I know who's peddling lies: Mbalula
Sport Minister Fikile Mbalula said on Friday he knew who was responsible for "peddling lies" about him about expelled ANC Youth League leader Julius Malema's London trip.
"I know where this story is coming from," Mbalula told reporters in Johannesburg.
"In time that story will be told... but this is not the time. I will deal with it at an appropriate time."
Earlier this week, reports surfaced that the government was paying for Malema's stay in a five-star London hotel through his association with Mbalula.
Mbalula denied the report.
People were trying to attack him and his integrity, he said.
"I took an oath [as minister]... I'm not corrupt. Unlike Jackie Selebi, these hands are clean," he said.
"I did not pay for Julius."
He challenged anyone who thought they had proof to ask the "very enthusiastic" public protector to investigate.

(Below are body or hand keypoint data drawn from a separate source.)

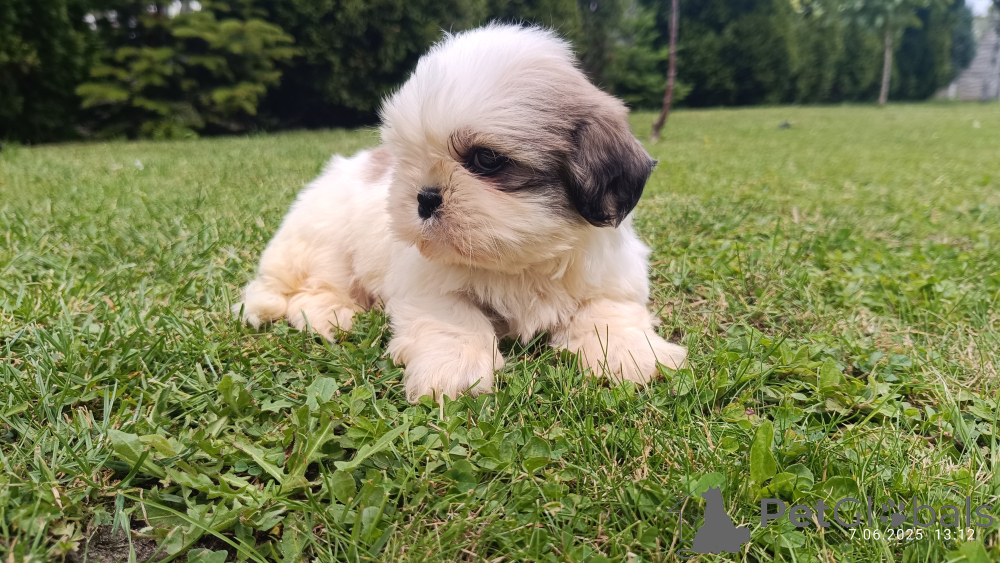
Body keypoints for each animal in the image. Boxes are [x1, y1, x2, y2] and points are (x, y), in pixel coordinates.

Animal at [235, 24, 687, 402]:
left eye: (486, 159)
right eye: (408, 159)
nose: (424, 197)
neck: (520, 261)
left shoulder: (610, 275)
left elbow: (608, 311)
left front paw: (631, 355)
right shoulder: (425, 285)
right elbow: (455, 317)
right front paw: (454, 370)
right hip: (326, 245)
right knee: (310, 291)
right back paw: (332, 315)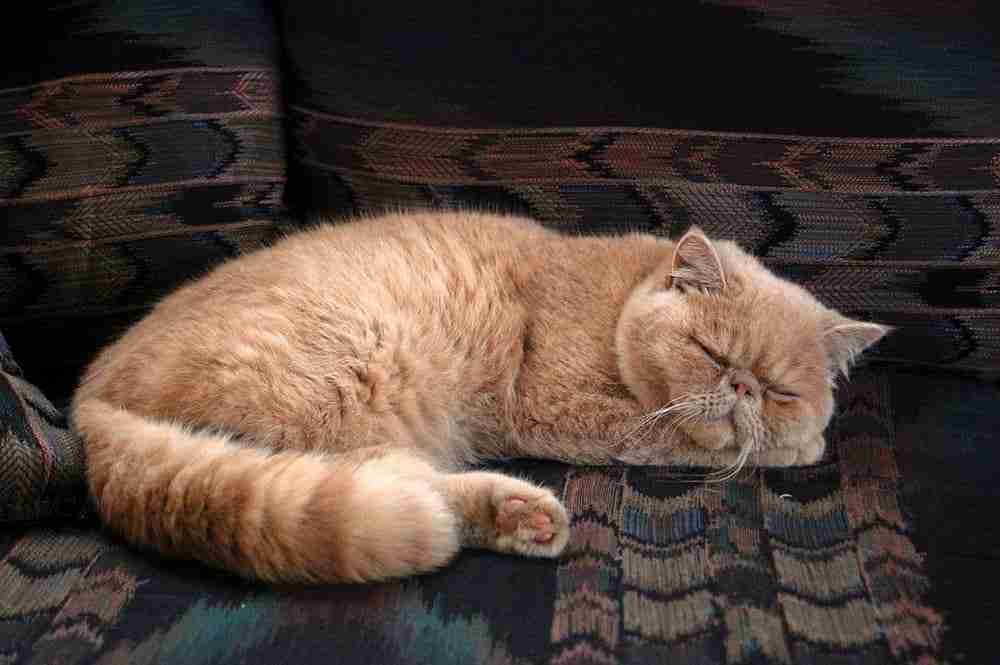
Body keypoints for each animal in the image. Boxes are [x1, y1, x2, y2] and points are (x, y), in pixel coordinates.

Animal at [72, 210, 892, 584]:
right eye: (712, 354)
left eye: (780, 389)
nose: (743, 387)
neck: (617, 297)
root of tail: (88, 398)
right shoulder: (558, 406)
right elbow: (671, 436)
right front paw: (794, 447)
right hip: (347, 379)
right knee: (372, 482)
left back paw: (516, 516)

Mbalula said he was in London on an official visit as the minister of sport and to lead Team South Africa at the Olympics.
"It was no secret what we were doing in London. I did everything in London that I was supposed to do," he said.
"We don't need government money to fulfil our personal dreams. People want to rubbish our names."
Mbalula said he could not understand why he needed to answer questions about other people's visits to the British capital.
He said he was not responsible for Malema's political programme, as he was no longer an African National Congress member.
"Please ask him if you want to know, I'm not his spokesperson."
Mbalula did not deny that he saw Malema while he was in London.
"I meet Julius every day here in South Africa, why should London be an exception?"
Just because Malema was no longer an ANC member there was no reason to not have a personal relationship with him, Mbalula said.
"There are people who were expelled from the ANC in the past that I greet... some come to my private functions," he said, referring to United Democratic Movement leader Bantu Holomisa.
Holomisa was expelled from the ruling party in 1996.
Mbalula said this was called freedom of association.